**YOUR ASSIGNMENT:**
Wherever a line of the records contains "grade", copy that line.

BEGIN

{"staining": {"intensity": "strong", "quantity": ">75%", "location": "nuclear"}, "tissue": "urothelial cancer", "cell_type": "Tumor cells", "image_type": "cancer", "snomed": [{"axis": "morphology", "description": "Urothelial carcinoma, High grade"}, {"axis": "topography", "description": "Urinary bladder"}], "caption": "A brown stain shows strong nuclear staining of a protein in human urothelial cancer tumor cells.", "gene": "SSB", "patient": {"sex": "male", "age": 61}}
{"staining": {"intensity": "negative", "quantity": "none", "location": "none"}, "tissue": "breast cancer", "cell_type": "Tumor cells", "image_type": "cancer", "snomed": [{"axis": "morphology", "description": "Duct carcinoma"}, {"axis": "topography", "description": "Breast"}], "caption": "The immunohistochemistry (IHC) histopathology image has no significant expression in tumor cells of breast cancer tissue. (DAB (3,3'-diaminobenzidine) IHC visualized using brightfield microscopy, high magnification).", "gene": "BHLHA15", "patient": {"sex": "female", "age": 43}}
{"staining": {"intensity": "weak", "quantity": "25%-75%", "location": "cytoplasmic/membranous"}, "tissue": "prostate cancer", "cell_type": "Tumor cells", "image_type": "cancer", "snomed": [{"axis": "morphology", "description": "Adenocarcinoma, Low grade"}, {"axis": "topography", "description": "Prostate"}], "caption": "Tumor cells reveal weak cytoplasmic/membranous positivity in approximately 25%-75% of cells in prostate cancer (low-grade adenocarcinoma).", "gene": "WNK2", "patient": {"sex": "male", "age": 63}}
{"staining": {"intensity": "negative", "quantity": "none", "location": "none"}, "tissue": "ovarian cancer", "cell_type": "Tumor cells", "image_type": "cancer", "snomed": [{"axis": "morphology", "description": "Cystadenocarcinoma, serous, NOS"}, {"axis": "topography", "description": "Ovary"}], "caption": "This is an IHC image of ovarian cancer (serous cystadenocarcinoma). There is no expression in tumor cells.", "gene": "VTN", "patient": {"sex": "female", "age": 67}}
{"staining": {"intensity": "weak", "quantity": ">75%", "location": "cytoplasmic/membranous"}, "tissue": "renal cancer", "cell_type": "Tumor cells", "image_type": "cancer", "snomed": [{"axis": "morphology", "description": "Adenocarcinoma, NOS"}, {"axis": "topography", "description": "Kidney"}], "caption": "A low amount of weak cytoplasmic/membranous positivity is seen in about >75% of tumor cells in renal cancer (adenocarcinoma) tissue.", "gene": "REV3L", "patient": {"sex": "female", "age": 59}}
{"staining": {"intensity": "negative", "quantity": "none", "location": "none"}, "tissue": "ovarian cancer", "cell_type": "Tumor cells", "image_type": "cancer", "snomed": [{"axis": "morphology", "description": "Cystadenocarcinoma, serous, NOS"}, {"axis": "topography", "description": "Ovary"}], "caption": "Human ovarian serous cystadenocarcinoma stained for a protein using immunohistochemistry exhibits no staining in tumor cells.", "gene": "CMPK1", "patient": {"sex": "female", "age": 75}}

END

**SOLUTION FOR THIS EXERCISE:**
{"staining": {"intensity": "strong", "quantity": ">75%", "location": "nuclear"}, "tissue": "urothelial cancer", "cell_type": "Tumor cells", "image_type": "cancer", "snomed": [{"axis": "morphology", "description": "Urothelial carcinoma, High grade"}, {"axis": "topography", "description": "Urinary bladder"}], "caption": "A brown stain shows strong nuclear staining of a protein in human urothelial cancer tumor cells.", "gene": "SSB", "patient": {"sex": "male", "age": 61}}
{"staining": {"intensity": "weak", "quantity": "25%-75%", "location": "cytoplasmic/membranous"}, "tissue": "prostate cancer", "cell_type": "Tumor cells", "image_type": "cancer", "snomed": [{"axis": "morphology", "description": "Adenocarcinoma, Low grade"}, {"axis": "topography", "description": "Prostate"}], "caption": "Tumor cells reveal weak cytoplasmic/membranous positivity in approximately 25%-75% of cells in prostate cancer (low-grade adenocarcinoma).", "gene": "WNK2", "patient": {"sex": "male", "age": 63}}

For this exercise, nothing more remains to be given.